Saufi menyebut, selama ini kurikulum di PTV telah dibangun dengan proses panjang. Namun, di sisi lain, IDUKA mengalami kemajuan yang sangat pesat, dari mulai teknologi, infrastruktur, bisnis digital, hingga keterbukaan pasar. Maka dari itu, pendidikan vokasi membutuhkan kurikulum yang up to date dengan industri.
“Hasil dari asesmen kurikulum berupa profil kesenjangan kompetensi, yang selanjutnya digunakan untuk melakukan tinjau ulang kurikulum dan sarana-prasarana. Langkah asesmen ini penting dilakukan agar efektivitas dan efisiensi pendidikan vokasi meningkat,” tuturnya.

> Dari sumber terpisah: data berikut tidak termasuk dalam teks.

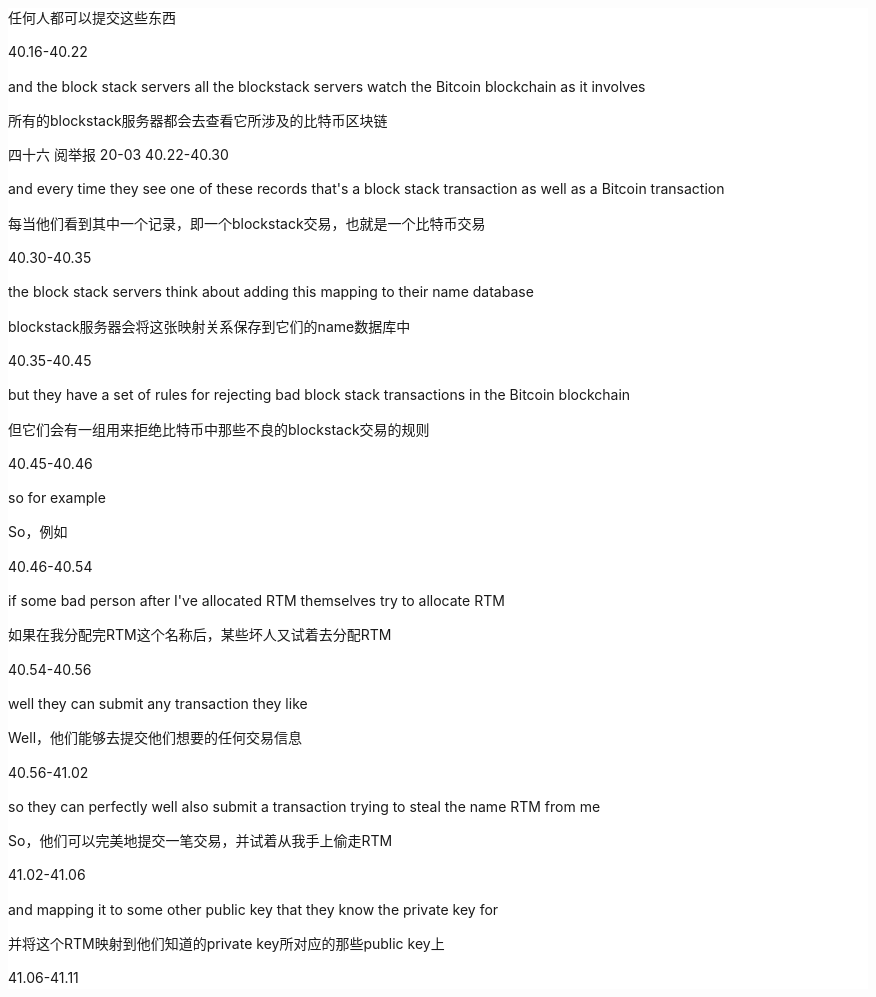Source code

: 任何人都可以提交这些东西

40.16-40.22

and the block stack servers all the blockstack servers watch the Bitcoin blockchain as it involves

所有的blockstack服务器都会去查看它所涉及的比特币区块链





四十六  阅举报
20-03
40.22-40.30

and every time they see one of these records that's a block stack transaction as well as a Bitcoin transaction 

每当他们看到其中一个记录，即一个blockstack交易，也就是一个比特币交易

40.30-40.35

the block stack servers think about adding this mapping to their name database

blockstack服务器会将这张映射关系保存到它们的name数据库中

40.35-40.45

 but they have a set of rules for rejecting bad block stack transactions in the Bitcoin blockchain 

但它们会有一组用来拒绝比特币中那些不良的blockstack交易的规则

40.45-40.46

so for example

So，例如

40.46-40.54

if some bad person after I've allocated RTM themselves try to allocate RTM 

如果在我分配完RTM这个名称后，某些坏人又试着去分配RTM



40.54-40.56

well they can submit any transaction they like

Well，他们能够去提交他们想要的任何交易信息

40.56-41.02

 so they can perfectly well also submit a transaction trying to steal the name RTM from me

So，他们可以完美地提交一笔交易，并试着从我手上偷走RTM

41.02-41.06

 and mapping it to some other public key that they know the private key for 

并将这个RTM映射到他们知道的private key所对应的那些public key上

41.06-41.11
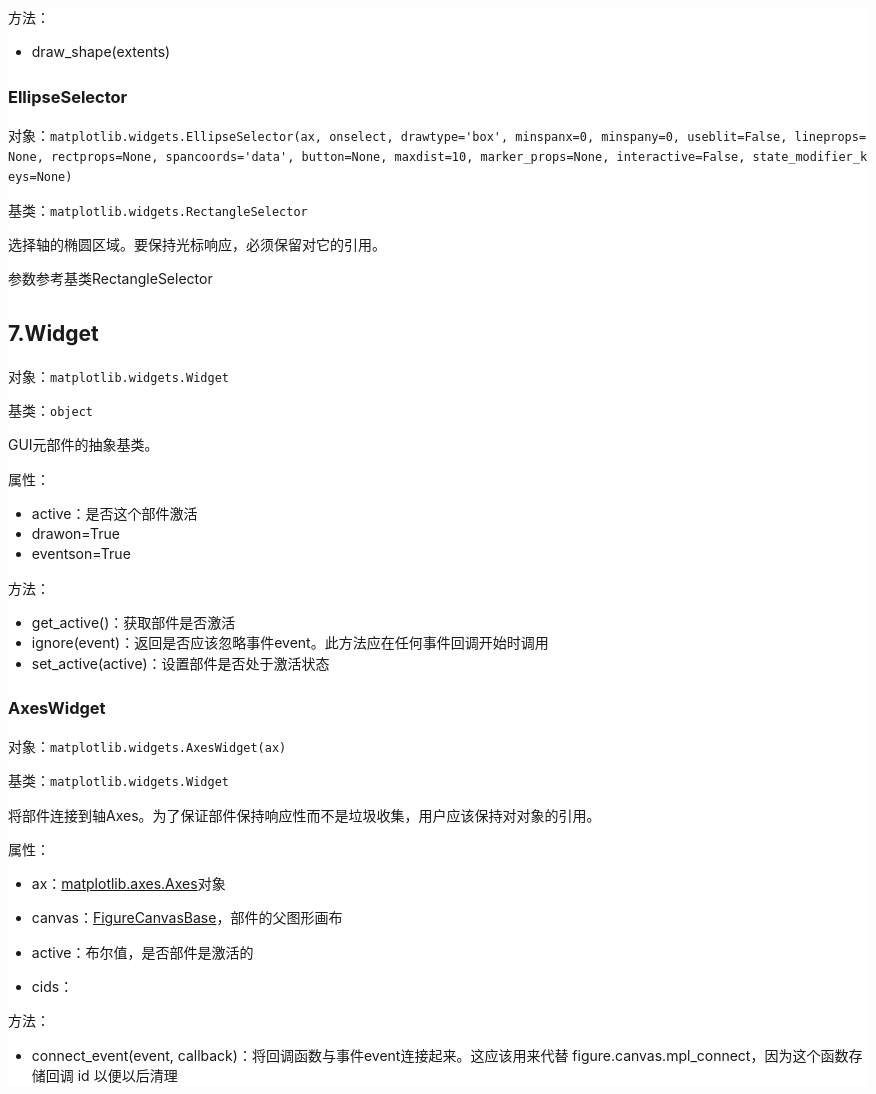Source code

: 方法：

- draw_shape(extents)

### EllipseSelector

对象：`matplotlib.widgets.EllipseSelector(ax, onselect, drawtype='box', minspanx=0, minspany=0, useblit=False, lineprops=None, rectprops=None, spancoords='data', button=None, maxdist=10, marker_props=None, interactive=False, state_modifier_keys=None)`

基类：`matplotlib.widgets.RectangleSelector`

选择轴的椭圆区域。要保持光标响应，必须保留对它的引用。

参数参考基类RectangleSelector



## 7.Widget

对象：`matplotlib.widgets.Widget`

基类：`object`

GUI元部件的抽象基类。

属性：

- active：是否这个部件激活
- drawon=True
- eventson=True

方法：

- get_active()：获取部件是否激活
- ignore(event)：返回是否应该忽略事件event。此方法应在任何事件回调开始时调用
- set_active(active)：设置部件是否处于激活状态

### AxesWidget

对象：`matplotlib.widgets.AxesWidget(ax)`

基类：`matplotlib.widgets.Widget`

将部件连接到轴Axes。为了保证部件保持响应性而不是垃圾收集，用户应该保持对对象的引用。

属性：

- ax：[matplotlib.axes.Axes](https://matplotlib.org/stable/api/axes_api.html#matplotlib.axes.Axes)对象
- canvas：[FigureCanvasBase](https://matplotlib.org/stable/api/backend_bases_api.html#matplotlib.backend_bases.FigureCanvasBase)，部件的父图形画布
- active：布尔值，是否部件是激活的

- cids：

方法：

- connect_event(event, callback)：将回调函数与事件event连接起来。这应该用来代替 figure.canvas.mpl_connect，因为这个函数存储回调 id 以便以后清理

Saufi menyebut, dalam penyusunan kurikulum, PTV wajib untuk melibatkan industri sehingga terwujud link and match. Ia kemudian mencontohkan pola pendidikan di Eropa yang mampu menjadikan vokasi sebagai primadona bagi masyarakat lantaran dapat menjamin lulusannya untuk siap kerja di industri.
Sementara di Indonesia pendidikan vokasi masih dianggap sebagai pendidikan kelas dua, belum lagi masih rendahnya kepercayaan masyarakat dan DUDI terhadap output lulusan vokasi.
Hal senada disampaikan Prof Benny Tjahjono. Menurutnya, pendidikan vokasi di setiap negara memiliki ciri khas masing-masing. Pola pendidikan vokasi di Inggris belum tentu cocok diterapkan di Tanah Air. Pasalnya, mutu pendidikan vokasi di Indonesia belum sepenuhnya merata, sehingga harus disesuaikan dengan kondisi masing-masing wilayah.